I am trying to solve: Consider the conic $C = Z(X_{0}X_{1} - X_{2}^{2})$ in the projective plane.
(a) Find the pointwise stabiliser of $C$ in $PGL(3,K)$
(b) Find the setwise stabiliser of $C$ in $PGL(3,K)$
My attempt:
Step1: I try to find the points in $C$ as follows:
We have two cases to consider:
Case1: $X_{0} = 0$. In this case, we must have $X_{2} = 0$, then we just have one point on the conic of the form $(0,a,b)$ which is $(0,1,0)$.
Case2: $X_{0} \neq 0$. In this case, we have all the points of the form $(1,a,a^{2})$ where a is any element of $K$, including $0$.
Step2:
Then, I take any 3 x 3 matrix, right now, I have no idea about the entries of the matrix. Since we are looking for the pointwise stabiliser of the conic, our matrix must map $[0,1,0]$ to itself.

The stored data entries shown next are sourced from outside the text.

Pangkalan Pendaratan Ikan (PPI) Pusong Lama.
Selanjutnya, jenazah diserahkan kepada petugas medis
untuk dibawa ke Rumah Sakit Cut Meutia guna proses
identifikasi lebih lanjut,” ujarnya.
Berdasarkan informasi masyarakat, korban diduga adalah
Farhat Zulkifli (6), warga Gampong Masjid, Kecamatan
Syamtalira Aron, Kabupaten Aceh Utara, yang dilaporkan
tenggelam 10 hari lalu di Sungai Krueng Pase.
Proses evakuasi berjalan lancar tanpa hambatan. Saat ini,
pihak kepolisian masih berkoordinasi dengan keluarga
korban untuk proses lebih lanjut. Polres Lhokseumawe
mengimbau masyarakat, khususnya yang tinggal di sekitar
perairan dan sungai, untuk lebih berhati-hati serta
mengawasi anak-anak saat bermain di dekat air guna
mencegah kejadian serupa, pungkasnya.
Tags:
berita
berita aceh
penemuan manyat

This means that, the second column of the matrix must be $[0,\lambda,0]$ for some nonzero $\lambda$ in $K$.
If we apply the same reasoning to $[1,0,0]$, then the first column of the matrix must be $[\beta,0,0]$.
Since our matrix, must be invertible, the last row cannot be $[0,0,0]$ thus it is of the form $[0,0,\alpha]$ for some nonzero $\alpha$ in $K$. Since, we are working with projectivities, we can normalize the last row to $[0,0,1]$. Now, our matrix looks like: \begin{bmatrix} \beta & 0 & *\\ 0 & \lambda & *\\ 0 & 0 & 1 \end{bmatrix} where * is any element of $K$, including $0$. I came here so far.
My main question is how to solve such questions in general: We are given an object in projective space, not necessarily zero locus of a linear form. How to find its pointwise and setwise stabiliser in projectivity group? Is there an algorithm to do this?
Thanks, in advance.